An STO allows investors to buy a token that bestows ownership rights in the company issuing the token. Almond is running its STO on the TokenMarket platform.
Chief executive, Oliver Bolton, said in a press statement: "We're excited to build out the Almond platform using the innovative STO vehicle. Almond's mission is to incentivise consumers to buy sustainable products, help responsible brands grow and ultimately assist in the fight against climate change."
The money will be used to further develop the platform and bring more brands on board. "We are proud to pioneer STO investments in the UK and I believe STOs will transform start-up finance in 2019," said Bolton.
The Almond platform's app users scan accredited products to unlock rewards. It is still at the prototype stage and as of 4 February had 1,100 users.
The team behind Almond could be onto something, given the rising interest in taking action and changing consumer behaviour to tackle climate change.
TokenMarket is in the FCA's regulatory sandbox, which gives fintechs the flexibility to develop and test innovative and compliant products in a live market environment.
Invesco Elwood Global Blockchain ETF launch
Fund manager Invesco launched a blockchain-centric exchange traded fund (ETF) at the beginning of the week.
The Invesco Elwood Global Blockchain ETF has 48 holdings and comes with a 0.65% fee.

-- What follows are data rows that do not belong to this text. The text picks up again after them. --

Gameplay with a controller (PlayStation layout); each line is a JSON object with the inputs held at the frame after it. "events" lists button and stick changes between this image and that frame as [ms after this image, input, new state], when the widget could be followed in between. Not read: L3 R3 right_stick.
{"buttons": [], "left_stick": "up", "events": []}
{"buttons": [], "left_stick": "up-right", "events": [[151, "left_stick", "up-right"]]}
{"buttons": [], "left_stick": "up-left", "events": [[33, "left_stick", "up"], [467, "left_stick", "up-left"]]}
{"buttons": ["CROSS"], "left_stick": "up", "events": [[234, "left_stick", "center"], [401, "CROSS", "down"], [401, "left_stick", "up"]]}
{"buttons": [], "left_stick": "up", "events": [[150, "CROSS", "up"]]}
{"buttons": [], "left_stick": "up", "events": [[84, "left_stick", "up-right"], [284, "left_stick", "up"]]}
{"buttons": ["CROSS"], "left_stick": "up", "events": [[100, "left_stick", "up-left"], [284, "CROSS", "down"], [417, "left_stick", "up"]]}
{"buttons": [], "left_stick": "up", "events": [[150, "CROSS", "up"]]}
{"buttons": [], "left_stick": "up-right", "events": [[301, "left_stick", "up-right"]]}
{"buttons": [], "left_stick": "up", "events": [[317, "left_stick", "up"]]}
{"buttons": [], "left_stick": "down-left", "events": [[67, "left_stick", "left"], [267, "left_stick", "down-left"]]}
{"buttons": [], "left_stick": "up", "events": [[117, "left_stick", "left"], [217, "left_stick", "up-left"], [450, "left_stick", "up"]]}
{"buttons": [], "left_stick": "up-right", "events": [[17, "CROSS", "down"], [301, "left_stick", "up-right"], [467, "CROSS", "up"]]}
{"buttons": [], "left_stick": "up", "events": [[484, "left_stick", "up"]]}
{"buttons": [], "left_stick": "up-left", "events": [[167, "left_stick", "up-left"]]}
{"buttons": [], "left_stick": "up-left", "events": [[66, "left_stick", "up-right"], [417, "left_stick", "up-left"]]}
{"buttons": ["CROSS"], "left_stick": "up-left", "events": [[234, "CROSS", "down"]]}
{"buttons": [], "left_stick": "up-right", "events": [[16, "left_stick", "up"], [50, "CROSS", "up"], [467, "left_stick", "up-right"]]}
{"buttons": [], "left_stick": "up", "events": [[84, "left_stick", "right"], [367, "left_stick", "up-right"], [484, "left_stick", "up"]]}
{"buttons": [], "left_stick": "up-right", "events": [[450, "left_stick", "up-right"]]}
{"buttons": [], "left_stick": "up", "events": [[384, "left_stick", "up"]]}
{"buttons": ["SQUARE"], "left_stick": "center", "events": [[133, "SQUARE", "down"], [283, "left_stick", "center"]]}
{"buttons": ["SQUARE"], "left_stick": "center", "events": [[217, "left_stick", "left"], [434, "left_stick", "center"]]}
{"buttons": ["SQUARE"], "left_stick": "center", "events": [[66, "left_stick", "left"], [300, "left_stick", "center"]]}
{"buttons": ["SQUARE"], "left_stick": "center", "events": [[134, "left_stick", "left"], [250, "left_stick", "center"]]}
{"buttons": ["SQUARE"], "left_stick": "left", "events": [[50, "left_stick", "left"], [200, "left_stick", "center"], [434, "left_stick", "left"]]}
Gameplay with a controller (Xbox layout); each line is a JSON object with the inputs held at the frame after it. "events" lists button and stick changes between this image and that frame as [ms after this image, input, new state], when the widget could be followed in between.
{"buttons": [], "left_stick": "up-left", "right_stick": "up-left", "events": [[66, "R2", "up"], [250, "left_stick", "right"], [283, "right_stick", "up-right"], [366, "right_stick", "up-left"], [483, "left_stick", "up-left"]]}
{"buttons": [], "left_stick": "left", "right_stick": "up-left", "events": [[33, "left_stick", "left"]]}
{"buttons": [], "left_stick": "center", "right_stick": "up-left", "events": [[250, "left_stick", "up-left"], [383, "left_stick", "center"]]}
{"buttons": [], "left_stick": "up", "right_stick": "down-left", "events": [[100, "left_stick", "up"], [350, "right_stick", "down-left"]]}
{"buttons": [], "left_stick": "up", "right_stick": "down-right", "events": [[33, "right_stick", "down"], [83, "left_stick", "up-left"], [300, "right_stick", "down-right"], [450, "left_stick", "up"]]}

Invesco has teamed up with digital asset investment firm Elwood Asset Management to put together the fund, using the latter's proprietary screening system to pick holdings.
Top 10 holdings by size are GMO Internet, Taiwan Semiconductor (NYSE:TSM), Global Unichip, Signature Bank, Kakao Corp, IG Group, CME Group, Riot Blockchain, Overtstock.com and Digital Garage.
Discussing the launch, Elwood chief executive Bin Ren told the Financial Times:
"We are beginning to see the technology used by financial services companies in particular, but we expect greater application of blockchain technology across a range of industries."
Crypto payments adoption
On the crypto payments front, two companies catch the eye.
Avnet, a US electronics firm and Fortune 500 company with 16,000 employees, has worked with crypto payments solutions firm BitPay to enable crypto payments for its customers.
Avnet says that it has already settled "several multi-million dollar" transactions in crypto.
And in Switzerland, the country's largest online retailer, Digitac-Galaxus, has begun accepting crypto payments in bitcoin, Bitcoin Cash (BCH), Bitcoin SV (BSV), Binance Coin (BNB), Ripple (XRP), TRON and a number of other coins.
Digitec-Galaxus co-founder and chief information officer Oliver Herren said:
"Cryptocurrencies are fascinating and likely to become a relevant means of payment in e-commerce – we want to support this development."